[Page-level text extractions]
------------
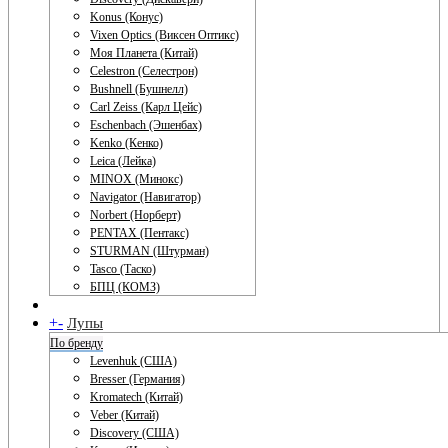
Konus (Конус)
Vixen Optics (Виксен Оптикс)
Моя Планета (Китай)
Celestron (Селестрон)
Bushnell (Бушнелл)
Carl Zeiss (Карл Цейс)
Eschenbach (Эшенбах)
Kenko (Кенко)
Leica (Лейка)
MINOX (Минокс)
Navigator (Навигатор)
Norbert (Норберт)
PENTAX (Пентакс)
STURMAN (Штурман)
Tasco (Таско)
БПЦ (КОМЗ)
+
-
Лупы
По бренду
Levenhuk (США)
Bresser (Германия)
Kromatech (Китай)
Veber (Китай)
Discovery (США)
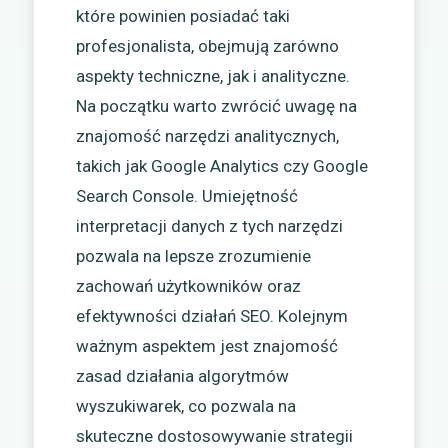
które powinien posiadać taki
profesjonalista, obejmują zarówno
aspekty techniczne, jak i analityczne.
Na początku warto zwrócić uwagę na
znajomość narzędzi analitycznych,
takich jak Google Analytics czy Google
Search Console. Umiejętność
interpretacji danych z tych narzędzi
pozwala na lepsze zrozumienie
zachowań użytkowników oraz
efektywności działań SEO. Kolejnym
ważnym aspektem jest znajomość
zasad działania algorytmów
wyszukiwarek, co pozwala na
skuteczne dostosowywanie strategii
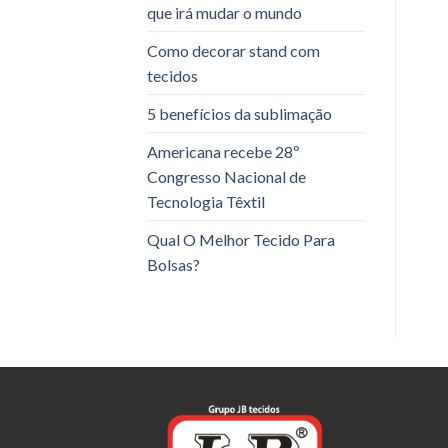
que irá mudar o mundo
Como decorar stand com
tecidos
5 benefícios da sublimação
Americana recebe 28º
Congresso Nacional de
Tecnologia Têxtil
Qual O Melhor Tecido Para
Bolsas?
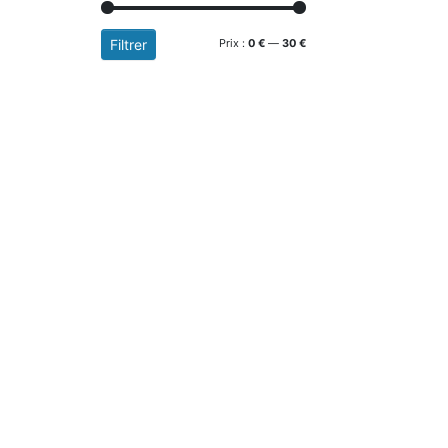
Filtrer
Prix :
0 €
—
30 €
------------
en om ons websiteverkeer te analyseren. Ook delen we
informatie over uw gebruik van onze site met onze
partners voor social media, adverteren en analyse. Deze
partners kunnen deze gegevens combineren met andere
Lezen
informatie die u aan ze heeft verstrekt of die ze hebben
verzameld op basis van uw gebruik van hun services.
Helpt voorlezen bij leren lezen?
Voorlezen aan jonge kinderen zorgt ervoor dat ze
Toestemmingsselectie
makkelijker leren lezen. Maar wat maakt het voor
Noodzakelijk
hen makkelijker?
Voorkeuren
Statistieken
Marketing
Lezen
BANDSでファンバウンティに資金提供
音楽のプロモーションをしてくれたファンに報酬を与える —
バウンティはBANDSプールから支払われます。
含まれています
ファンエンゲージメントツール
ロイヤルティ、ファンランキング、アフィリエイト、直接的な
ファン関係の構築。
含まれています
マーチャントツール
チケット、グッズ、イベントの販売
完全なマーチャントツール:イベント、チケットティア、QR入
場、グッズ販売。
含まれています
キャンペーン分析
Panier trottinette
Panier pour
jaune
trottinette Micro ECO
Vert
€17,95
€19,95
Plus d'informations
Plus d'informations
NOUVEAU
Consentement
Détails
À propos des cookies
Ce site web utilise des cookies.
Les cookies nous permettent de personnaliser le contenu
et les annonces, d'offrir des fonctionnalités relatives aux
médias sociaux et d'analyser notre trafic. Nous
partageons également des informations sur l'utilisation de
------------
__TASK TO CARRY OUT__
Once the line with "Konus (Конус)" has been found above, output that line and every later line exactly, stopping after the line with "efektywności działań SEO. Kolejnym", and omit the pictures.

__RESULT__
Konus (Конус)
Vixen Optics (Виксен Оптикс)
Моя Планета (Китай)
Celestron (Селестрон)
Bushnell (Бушнелл)
Carl Zeiss (Карл Цейс)
Eschenbach (Эшенбах)
Kenko (Кенко)
Leica (Лейка)
MINOX (Минокс)
Navigator (Навигатор)
Norbert (Норберт)
PENTAX (Пентакс)
STURMAN (Штурман)
Tasco (Таско)
БПЦ (КОМЗ)
+
-
Лупы
По бренду
Levenhuk (США)
Bresser (Германия)
Kromatech (Китай)
Veber (Китай)
Discovery (США)
które powinien posiadać taki
profesjonalista, obejmują zarówno
aspekty techniczne, jak i analityczne.
Na początku warto zwrócić uwagę na
znajomość narzędzi analitycznych,
takich jak Google Analytics czy Google
Search Console. Umiejętność
interpretacji danych z tych narzędzi
pozwala na lepsze zrozumienie
zachowań użytkowników oraz
efektywności działań SEO. Kolejnym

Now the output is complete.